LA LANGUE DU PAYS

J’ai vécu intensément l’été 1977, au temps de l’adoption de la Charte de la langue française, dite Loi 101. J’avais le sentiment de participer à un grand moment dans l’histoire du Québec. J’ai été à la fois témoin et acteur au moment du dénouement d’une longue lutte qui avait débuté dès le lendemain de la Conquête anglaise et qui s’est perpétuée d’une génération à l’autre. Une lutte où jadis l’Église joua un rôle crucial, alors que la langue française apparaissait comme la gardienne de la foi.

La Charte de la langue française a marqué le début d’un temps nouveau. Avec toutefois une ombre au tableau, celle projetée par le refus obstiné de l’opposition parlementaire, par le rejet libéral d’une loi ouvrant la voie à la normalité linguistique et identitaire. Heureusement, la majorité détenue par le PQ avait permis de contourner ce blocage humiliant. Nonobstant le refus libéral, le peuple jadis vaincu venait de franchir un pas important dans l’accession à l’indépendance et dans la maîtrise de son destin.

Le projet de loi 14 est apparu comme une tentative modeste de renforcer la présence du français au Québec. On y retrouve un peu le souffle qui animait le projet de loi 101. Une version timide qui vise à consolider la version originelle. Pourtant, l’opposition a émasculé le projet. On dirait qu’elle rêve d’un Québec bilingue en attendant que se délite progressivement la langue du pays et que la nation se désagrège.

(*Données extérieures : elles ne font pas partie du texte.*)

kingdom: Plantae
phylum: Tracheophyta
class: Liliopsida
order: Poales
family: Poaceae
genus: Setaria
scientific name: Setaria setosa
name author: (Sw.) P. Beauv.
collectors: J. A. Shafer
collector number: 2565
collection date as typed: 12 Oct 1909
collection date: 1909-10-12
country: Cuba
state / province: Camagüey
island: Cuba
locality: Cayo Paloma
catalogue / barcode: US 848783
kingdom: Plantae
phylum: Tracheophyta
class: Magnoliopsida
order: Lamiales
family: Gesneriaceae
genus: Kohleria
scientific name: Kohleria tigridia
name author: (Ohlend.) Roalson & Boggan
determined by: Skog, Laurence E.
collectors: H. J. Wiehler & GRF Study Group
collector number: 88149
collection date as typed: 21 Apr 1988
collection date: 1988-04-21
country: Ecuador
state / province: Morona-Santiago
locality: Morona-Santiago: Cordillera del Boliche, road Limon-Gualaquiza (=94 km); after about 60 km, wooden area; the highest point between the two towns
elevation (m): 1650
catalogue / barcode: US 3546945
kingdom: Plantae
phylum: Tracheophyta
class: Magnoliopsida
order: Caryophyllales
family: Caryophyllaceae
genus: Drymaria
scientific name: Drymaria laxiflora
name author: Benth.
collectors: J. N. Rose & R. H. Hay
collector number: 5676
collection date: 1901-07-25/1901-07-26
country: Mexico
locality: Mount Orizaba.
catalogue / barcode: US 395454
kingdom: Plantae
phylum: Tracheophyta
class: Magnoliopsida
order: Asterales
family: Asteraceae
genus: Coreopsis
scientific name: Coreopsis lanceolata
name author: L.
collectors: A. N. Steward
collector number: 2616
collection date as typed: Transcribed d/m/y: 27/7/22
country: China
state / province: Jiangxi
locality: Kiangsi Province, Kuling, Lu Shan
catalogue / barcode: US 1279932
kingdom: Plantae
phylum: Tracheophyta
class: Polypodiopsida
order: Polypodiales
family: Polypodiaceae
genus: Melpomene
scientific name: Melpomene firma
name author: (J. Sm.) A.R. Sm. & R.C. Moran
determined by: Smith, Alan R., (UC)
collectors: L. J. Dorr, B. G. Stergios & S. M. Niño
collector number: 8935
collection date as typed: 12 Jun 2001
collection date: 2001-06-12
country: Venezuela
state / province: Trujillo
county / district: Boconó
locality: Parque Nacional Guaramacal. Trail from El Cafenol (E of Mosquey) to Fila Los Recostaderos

Un faiseur d’opinion s’est demandé si le français est suffisamment menacé pour qu’on doive recourir à des mesures de renforcement. L’expression est révélatrice. Le destin d’un Québec français serait de vivre sous la menace de la disparition. Pas de vivre normalement, comme c’est le cas dans des pays tels la France, la Grande-Bretagne, l’Allemagne, l’Italie ; des pays où règne depuis longtemps la normalité linguistique. Donc aucune mesure coercitive ne s’imposerait tant qu’on n’aurait pas fait la preuve que nous sommes suffisamment menacés. Reste à décider qui évaluera le degré de dangerosité. La Cour suprême du Canada ?

Pour sa part, un porte-parole de la CAQ s’est inquiété du coût des mesures proposées, toutes modestes qu’elles fussent. Chez lui, la comptabilité passe avant l’avenir de la nation. Incapacité d’une certaine hauteur de vue. L’horizontalité et un pragmatisme grisâtre ont préséance sur quelque verticalité que ce soit.

Indice d’un changement d’époque : au temps de la lutte en faveur de la Loi 101 les artistes militants étaient nombreux, depuis Gilles Vigneault jusqu’à Pauline Julien. Et ils chantaient en français. De nos jours, nombre de débutants se complaisent à chanter en anglais. C’est pour eux la langue de l’avenir.

Peu d’élan, horizontalité, pragmatisme grisâtre : pas étonnant que la langue du pays se porte mal. C’est peut-être parce que le pays est malade dans son âme. Sans doute, ce n’est pas la première fois que cela se produit dans son histoire. Mais que de temps perdu à soigner des blessures qu’on s’inflige soi-même, tout simplement parce qu’on se complait à vivre dangereusement au lieu de vivre normalement .Et quelle tristesse qu’on ne réussisse pas à faire preuve d’unité et de solidarité quand l’enjeu, c’est l’avenir de la langue du pays.